BRIEF — Filter the entries beneath this task, copying only the lines that hold the word "nullptr".
** EXTRACTED ENTRIES follows **
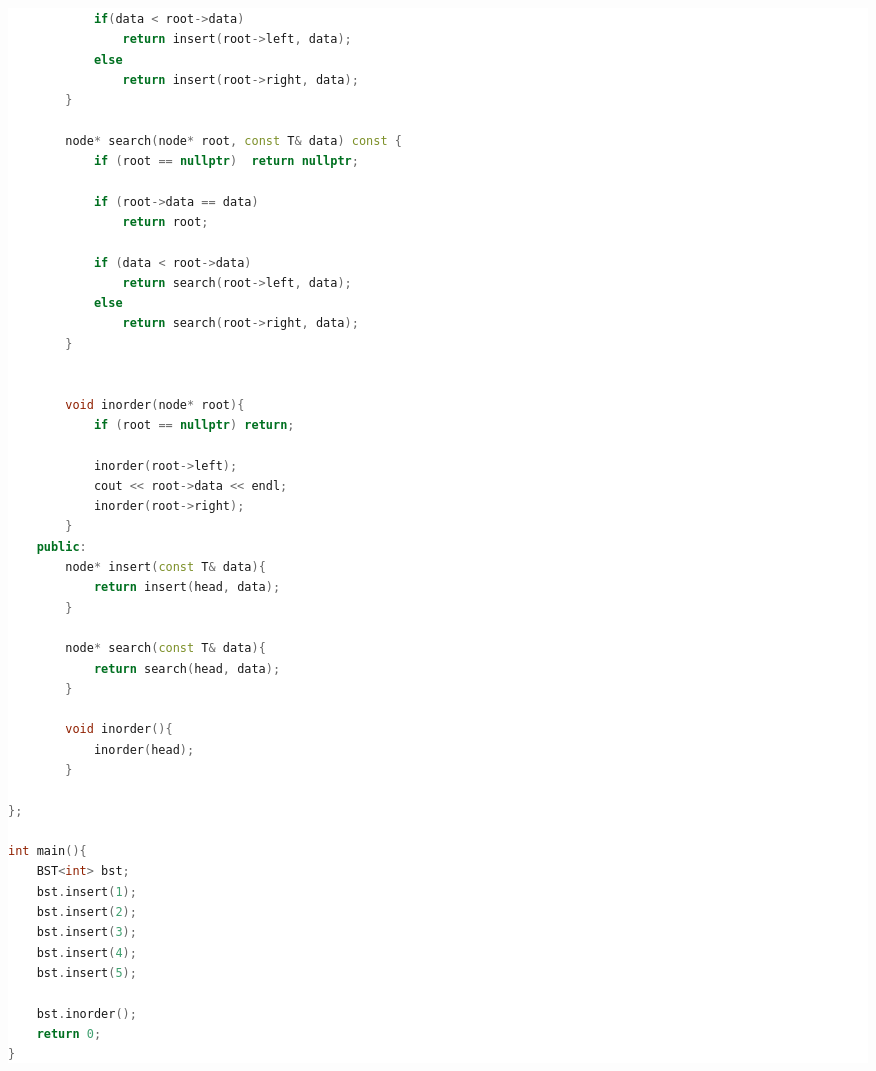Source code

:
   ```c++
              if(data < root->data)
                  return insert(root->left, data);
              else
                  return insert(root->right, data);
          }

          node* search(node* root, const T& data) const {
              if (root == nullptr)  return nullptr;

              if (root->data == data)
                  return root;

              if (data < root->data)
                  return search(root->left, data);
              else
                  return search(root->right, data);
          }


          void inorder(node* root){
              if (root == nullptr) return;

              inorder(root->left);
              cout << root->data << endl;
              inorder(root->right);
          }
      public:
          node* insert(const T& data){
              return insert(head, data);
          }

          node* search(const T& data){
              return search(head, data);
          }

          void inorder(){
              inorder(head);
          }

  };

  int main(){
      BST<int> bst;
      bst.insert(1);
      bst.insert(2);
      bst.insert(3);
      bst.insert(4);
      bst.insert(5);

      bst.inorder();
      return 0;
  }
  ```
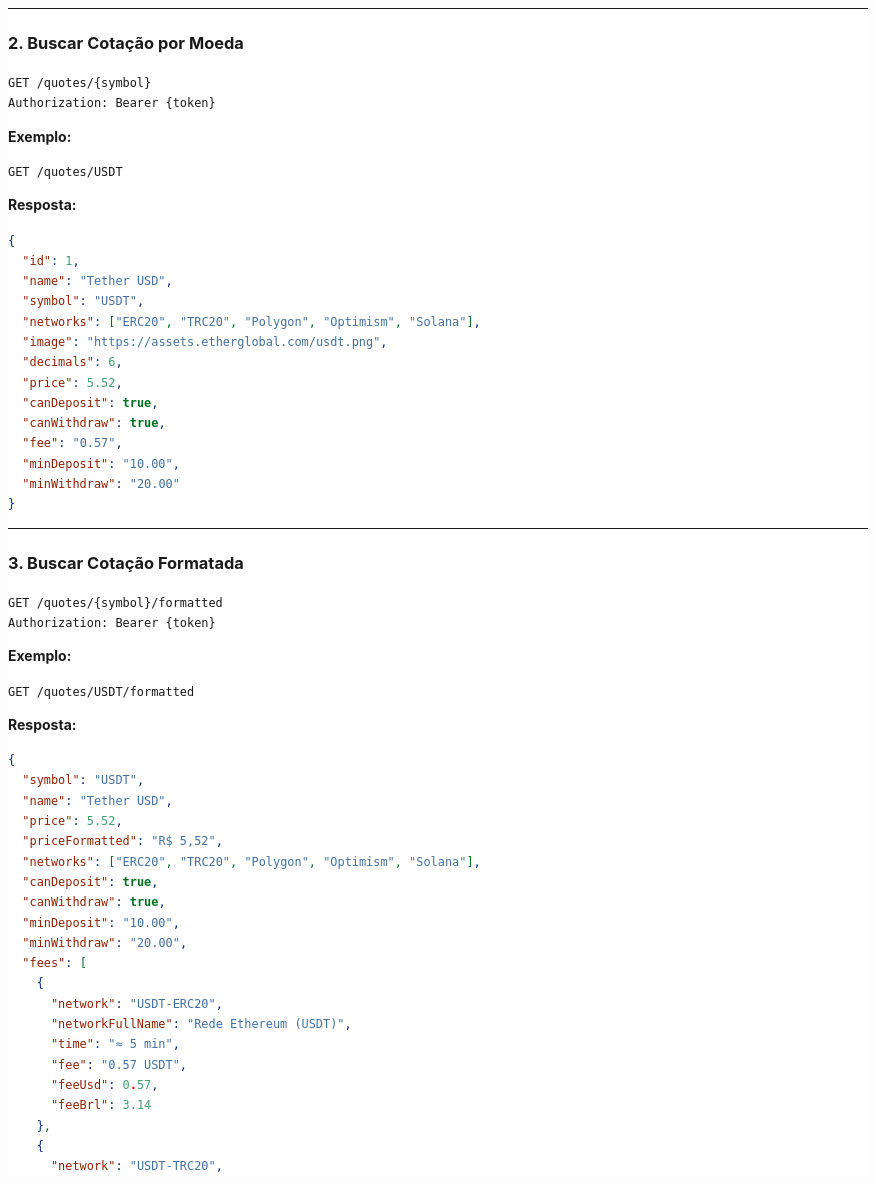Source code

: 
---

### 2. **Buscar Cotação por Moeda**
```http
GET /quotes/{symbol}
Authorization: Bearer {token}
```

**Exemplo:**
```http
GET /quotes/USDT
```

**Resposta:**
```json
{
  "id": 1,
  "name": "Tether USD",
  "symbol": "USDT",
  "networks": ["ERC20", "TRC20", "Polygon", "Optimism", "Solana"],
  "image": "https://assets.etherglobal.com/usdt.png",
  "decimals": 6,
  "price": 5.52,
  "canDeposit": true,
  "canWithdraw": true,
  "fee": "0.57",
  "minDeposit": "10.00",
  "minWithdraw": "20.00"
}
```

---

### 3. **Buscar Cotação Formatada**
```http
GET /quotes/{symbol}/formatted
Authorization: Bearer {token}
```

**Exemplo:**
```http
GET /quotes/USDT/formatted
```

**Resposta:**
```json
{
  "symbol": "USDT",
  "name": "Tether USD",
  "price": 5.52,
  "priceFormatted": "R$ 5,52",
  "networks": ["ERC20", "TRC20", "Polygon", "Optimism", "Solana"],
  "canDeposit": true,
  "canWithdraw": true,
  "minDeposit": "10.00",
  "minWithdraw": "20.00",
  "fees": [
    {
      "network": "USDT-ERC20",
      "networkFullName": "Rede Ethereum (USDT)",
      "time": "≈ 5 min",
      "fee": "0.57 USDT",
      "feeUsd": 0.57,
      "feeBrl": 3.14
    },
    {
      "network": "USDT-TRC20",
```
** End of EXTRACTED ENTRIES **
WRITTEN REPLY —
              if (root == nullptr)  return nullptr;
              if (root == nullptr) return;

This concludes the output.